Uzun bir süre sonra ağız tadıyla yerli bir çalışma izledim. Tebrik ederim.

Bu arada hala DVD kaldıysa gelip alabilirim.

 
Gönderildi : 10/05/2009 12:04 pm
(@payitaht)
Gönderi: 0
Başlığı açan
 

@Mr. Badii: DVD var hala, alabilirsin.

@eraydinc ve Mr. Badii ve: Filmin "docu drama" olmadığını rahatlıkla söyleyebilirim. Hatta inadına kurmaca. Savunmak yersiz ama, öyle işte 🙂

 
Gönderildi : 10/05/2009 1:02 pm
(@zepra)
Gönderi: 0
 

filmin açılışı ilgi çekici değil. tersine amatörce çekilmiş bir film izleyeceğinizi düşünüyorsunuz. benim de ercan gibi filmi izleme nedenim buradaki yorumlar oldu ve başta kendimi zorladım açıkçası. sonra giderek ilginçleşiyor film ve kendini izlettiriyor. pilavcı sahnesi her şeyiyle çok iyi mesela.

ama filmin açılışı gibi finali de düşük. klişden korkarım diyorsun ama o sahneye gönderme yapmak klişe artık. ben neden kullandığını anlayamadığım gibi filmden uzun uzun görüntüler koymuşsun. telif haklarına aykırı bir durum da var yani.

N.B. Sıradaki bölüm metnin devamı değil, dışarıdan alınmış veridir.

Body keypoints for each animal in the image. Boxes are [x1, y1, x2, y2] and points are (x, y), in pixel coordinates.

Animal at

bir de açılış ve kapanıştaki müzik ve font seçimi de filmin atmosferini olumsuz yönde etkiliyor ve teknik olarak daha amatör bir hava katıyor bence.

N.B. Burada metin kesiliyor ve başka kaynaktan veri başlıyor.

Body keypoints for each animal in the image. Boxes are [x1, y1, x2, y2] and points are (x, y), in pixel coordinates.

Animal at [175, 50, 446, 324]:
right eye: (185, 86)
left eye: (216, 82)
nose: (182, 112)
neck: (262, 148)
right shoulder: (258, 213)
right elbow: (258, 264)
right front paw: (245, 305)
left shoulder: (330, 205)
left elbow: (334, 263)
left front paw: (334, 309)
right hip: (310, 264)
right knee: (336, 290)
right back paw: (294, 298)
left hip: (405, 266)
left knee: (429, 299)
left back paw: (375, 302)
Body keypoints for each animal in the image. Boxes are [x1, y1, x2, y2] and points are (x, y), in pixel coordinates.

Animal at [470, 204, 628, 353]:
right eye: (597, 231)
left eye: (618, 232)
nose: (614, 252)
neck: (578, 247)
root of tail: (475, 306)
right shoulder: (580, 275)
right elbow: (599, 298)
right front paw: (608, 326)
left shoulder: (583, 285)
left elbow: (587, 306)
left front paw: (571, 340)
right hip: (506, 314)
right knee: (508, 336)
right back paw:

seni kişisel olarak tanımayan (ki ben de tanımıyorum) veya yapılan yorumları okuyup o nedenle filme başlarken kredi açmayan jüri üyeleri için çok etkileyici bir deneyim olduğunu sanmıyorum. filmin güçlü yanları var ama toplamda yeterince iyi bir şekilde sunulamamış olduğundan arada kaynamış bence.

- zaman ne çabuk geçiyor.
- zaman duruyor da içinden biz geçiyoruz galiba.